The case was thrown out because, once again, the First Amendment worked in the favor of everyone involved. But this event helped to crystallize Jack Thompson as an enemy of gamers and also led to national discussions about the role games play in violent behavior.
11. Mortal Kombat and the Real-Life Fatality
Mortal Kombat remains the most famous (and infamous) for its fatalities. Unlike other fighting games, this series doesn’t just have you defeat an opponent. You also get a chance to brutally kill them.
Back in 1997, 13-year-old Noah Wilson was stabbed to death when his best friend attacked him with a kitchen knife. Wilson’s mother eventually sued Midway Games, claiming that the friend was obsessed with Mortal Kombat and the character Cyrax and was re-enacting violence from that game.
Midway won the case due to the broad freedoms of the First Amendment. But the case helped bring something alarming to our attention as a nation: there are actually players who love Cyrax, and we should probably keep an eye on them for our safety.
12. Universal vs. Nintendo
When you think about Nintendo and lawsuits these days, you probably think about the gaming giant crushing yet another free fan-made game. But back in the day, Nintendo was hit by a lawsuit from none other than Universal Pictures.
Their claim was simple: Universal believed that Donkey Kong was a ripoff of King Kong, right down to stealing a pretty lady and climbing a building. But Nintendo’s hotshot lawyer John Kirby (no relation to the little pink guy) successfully argued that the characters were different and, furthermore, that Universal may not even have the rights to King Kong!
13. Fortnite Dancing
For such a popular and competitive game, Fortnite is also very lighthearted. And this is made most clear when you do the different dance emotes that have been built into the game. Players love these dances, but the dance creators don’t always agree.

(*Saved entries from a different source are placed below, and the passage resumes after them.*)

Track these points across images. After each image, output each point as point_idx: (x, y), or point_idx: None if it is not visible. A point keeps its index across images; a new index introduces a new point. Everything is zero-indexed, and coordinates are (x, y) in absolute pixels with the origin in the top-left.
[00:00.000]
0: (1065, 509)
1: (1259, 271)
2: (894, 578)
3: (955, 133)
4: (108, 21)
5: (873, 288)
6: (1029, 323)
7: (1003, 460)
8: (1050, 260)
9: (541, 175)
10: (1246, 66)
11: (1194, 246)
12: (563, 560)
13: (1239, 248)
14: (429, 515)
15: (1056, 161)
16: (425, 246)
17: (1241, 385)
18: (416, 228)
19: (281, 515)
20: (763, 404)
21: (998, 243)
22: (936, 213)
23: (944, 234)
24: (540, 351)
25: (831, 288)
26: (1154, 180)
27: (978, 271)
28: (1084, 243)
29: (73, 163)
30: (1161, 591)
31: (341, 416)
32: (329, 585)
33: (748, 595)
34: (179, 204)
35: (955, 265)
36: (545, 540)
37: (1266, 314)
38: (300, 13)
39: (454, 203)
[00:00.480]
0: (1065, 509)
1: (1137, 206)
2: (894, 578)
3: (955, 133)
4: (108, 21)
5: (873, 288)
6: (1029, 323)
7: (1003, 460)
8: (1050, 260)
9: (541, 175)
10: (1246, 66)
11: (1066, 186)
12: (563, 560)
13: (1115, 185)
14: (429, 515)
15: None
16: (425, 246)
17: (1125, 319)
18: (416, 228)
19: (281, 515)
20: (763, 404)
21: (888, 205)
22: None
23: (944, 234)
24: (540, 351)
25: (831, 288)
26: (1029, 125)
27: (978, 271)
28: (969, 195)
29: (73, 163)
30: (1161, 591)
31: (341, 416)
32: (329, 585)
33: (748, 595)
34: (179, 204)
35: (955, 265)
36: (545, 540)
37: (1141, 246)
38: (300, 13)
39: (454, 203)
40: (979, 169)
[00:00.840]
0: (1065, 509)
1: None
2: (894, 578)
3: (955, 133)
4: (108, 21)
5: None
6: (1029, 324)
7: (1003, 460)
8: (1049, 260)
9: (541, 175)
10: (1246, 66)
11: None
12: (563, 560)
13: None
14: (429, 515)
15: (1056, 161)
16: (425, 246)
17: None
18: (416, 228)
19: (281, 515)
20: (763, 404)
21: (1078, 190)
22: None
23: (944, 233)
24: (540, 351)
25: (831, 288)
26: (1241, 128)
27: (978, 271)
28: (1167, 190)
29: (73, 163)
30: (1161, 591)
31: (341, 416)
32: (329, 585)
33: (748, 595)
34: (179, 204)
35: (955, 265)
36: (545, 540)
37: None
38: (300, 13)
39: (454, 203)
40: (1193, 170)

Epic Games was hit by lawsuits from various artists (including 2Milly, Alfonso Ribeiro, and Russell Horning) for stealing their moves. But these lawsuits all lost momentum because the U.S. Supreme Court ruled there could be no copyright infringement case without proof of copyright itself.

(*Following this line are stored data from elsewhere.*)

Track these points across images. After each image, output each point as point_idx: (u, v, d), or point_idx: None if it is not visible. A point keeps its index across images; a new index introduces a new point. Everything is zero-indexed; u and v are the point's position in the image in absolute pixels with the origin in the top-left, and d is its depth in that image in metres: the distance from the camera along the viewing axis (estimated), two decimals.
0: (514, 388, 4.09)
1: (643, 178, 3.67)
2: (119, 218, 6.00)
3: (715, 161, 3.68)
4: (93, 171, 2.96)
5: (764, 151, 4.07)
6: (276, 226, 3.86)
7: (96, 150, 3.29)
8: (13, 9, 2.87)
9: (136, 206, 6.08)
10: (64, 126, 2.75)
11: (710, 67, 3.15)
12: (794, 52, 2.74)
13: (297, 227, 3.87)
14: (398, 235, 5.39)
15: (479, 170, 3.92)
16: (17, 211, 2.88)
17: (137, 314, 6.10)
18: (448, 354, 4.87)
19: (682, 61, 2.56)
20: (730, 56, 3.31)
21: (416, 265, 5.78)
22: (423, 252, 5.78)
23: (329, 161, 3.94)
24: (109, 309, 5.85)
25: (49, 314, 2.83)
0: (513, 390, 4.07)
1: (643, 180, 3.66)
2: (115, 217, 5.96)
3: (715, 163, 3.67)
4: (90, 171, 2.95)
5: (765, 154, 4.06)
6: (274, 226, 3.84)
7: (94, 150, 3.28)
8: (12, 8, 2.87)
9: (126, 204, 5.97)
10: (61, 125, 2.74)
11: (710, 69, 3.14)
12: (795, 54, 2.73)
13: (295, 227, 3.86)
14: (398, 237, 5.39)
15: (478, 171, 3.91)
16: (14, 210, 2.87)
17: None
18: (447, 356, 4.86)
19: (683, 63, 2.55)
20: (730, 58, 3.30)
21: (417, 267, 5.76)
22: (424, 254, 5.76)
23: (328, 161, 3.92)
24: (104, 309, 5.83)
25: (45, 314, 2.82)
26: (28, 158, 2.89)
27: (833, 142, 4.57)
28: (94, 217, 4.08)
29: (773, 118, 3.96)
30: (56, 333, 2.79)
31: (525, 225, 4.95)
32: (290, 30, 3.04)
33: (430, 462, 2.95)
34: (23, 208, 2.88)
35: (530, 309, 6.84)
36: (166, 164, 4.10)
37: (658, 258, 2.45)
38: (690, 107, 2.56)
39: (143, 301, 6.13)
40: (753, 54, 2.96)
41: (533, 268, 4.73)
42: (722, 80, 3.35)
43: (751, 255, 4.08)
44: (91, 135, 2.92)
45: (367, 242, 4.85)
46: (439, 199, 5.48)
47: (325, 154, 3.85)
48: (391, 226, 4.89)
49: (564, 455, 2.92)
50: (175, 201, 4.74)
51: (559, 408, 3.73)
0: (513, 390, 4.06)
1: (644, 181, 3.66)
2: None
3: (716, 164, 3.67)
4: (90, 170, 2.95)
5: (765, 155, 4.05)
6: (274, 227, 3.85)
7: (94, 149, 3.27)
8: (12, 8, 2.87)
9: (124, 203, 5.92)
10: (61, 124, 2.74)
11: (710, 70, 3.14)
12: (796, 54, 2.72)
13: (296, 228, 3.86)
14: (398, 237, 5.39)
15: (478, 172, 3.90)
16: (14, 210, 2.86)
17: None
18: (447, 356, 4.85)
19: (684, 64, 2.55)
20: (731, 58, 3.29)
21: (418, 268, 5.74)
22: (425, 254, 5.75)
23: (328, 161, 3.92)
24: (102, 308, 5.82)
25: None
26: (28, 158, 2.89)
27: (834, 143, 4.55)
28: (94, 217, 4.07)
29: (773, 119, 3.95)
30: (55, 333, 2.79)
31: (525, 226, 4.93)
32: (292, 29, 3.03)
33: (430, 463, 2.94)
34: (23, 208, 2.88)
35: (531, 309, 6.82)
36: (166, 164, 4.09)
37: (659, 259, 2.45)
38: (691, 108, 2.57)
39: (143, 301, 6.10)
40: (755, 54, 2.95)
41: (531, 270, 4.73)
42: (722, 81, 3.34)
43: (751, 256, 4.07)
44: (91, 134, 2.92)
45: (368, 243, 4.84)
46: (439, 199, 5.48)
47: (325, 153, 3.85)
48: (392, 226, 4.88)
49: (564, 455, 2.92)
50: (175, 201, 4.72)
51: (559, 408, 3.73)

In other words, unless the dances themselves have registered copyrights, Epic can slap the dances into their game with impunity.
14. PUBG vs. Fortnite
Love it or hate it, Fortnite is everywhere. But the game has some clear resemblance to PlayerUnknown: Battlegrounds and this caused PUBG Corp to sue Epic Games over these similarities.
I know what you’re thinking: they didn’t really have much of a case. And PUBG Corp might agree, seeing as they dropped the lawsuit about a month later. Had the case gone further, we can only imagine how weird the gaming landscape would be, with developers constantly suing one another over which company stole the other’s idea.
15. Grand Theft Auto: San Andreas--Hot Coffee
Perhaps the best-known video game lawsuit concerned Grand Theft Auto: San Andreas. Rockstar Games originally developed a sex minigame but then scrapped the idea. But they left the code in, and players discovered it after the PC version of the game came out.
This led to developer Take-Two Interactive getting sued by the city of Los Angeles, the FTC, and a bevy of class-action lawsuits. When the smoke cleared, that bit of undeleted code had cost the company over $20 million. Most absurdly, the game got hit with an “adults only” rating, despite the fact that players would have to go out of their way to modify the game and see the offending material.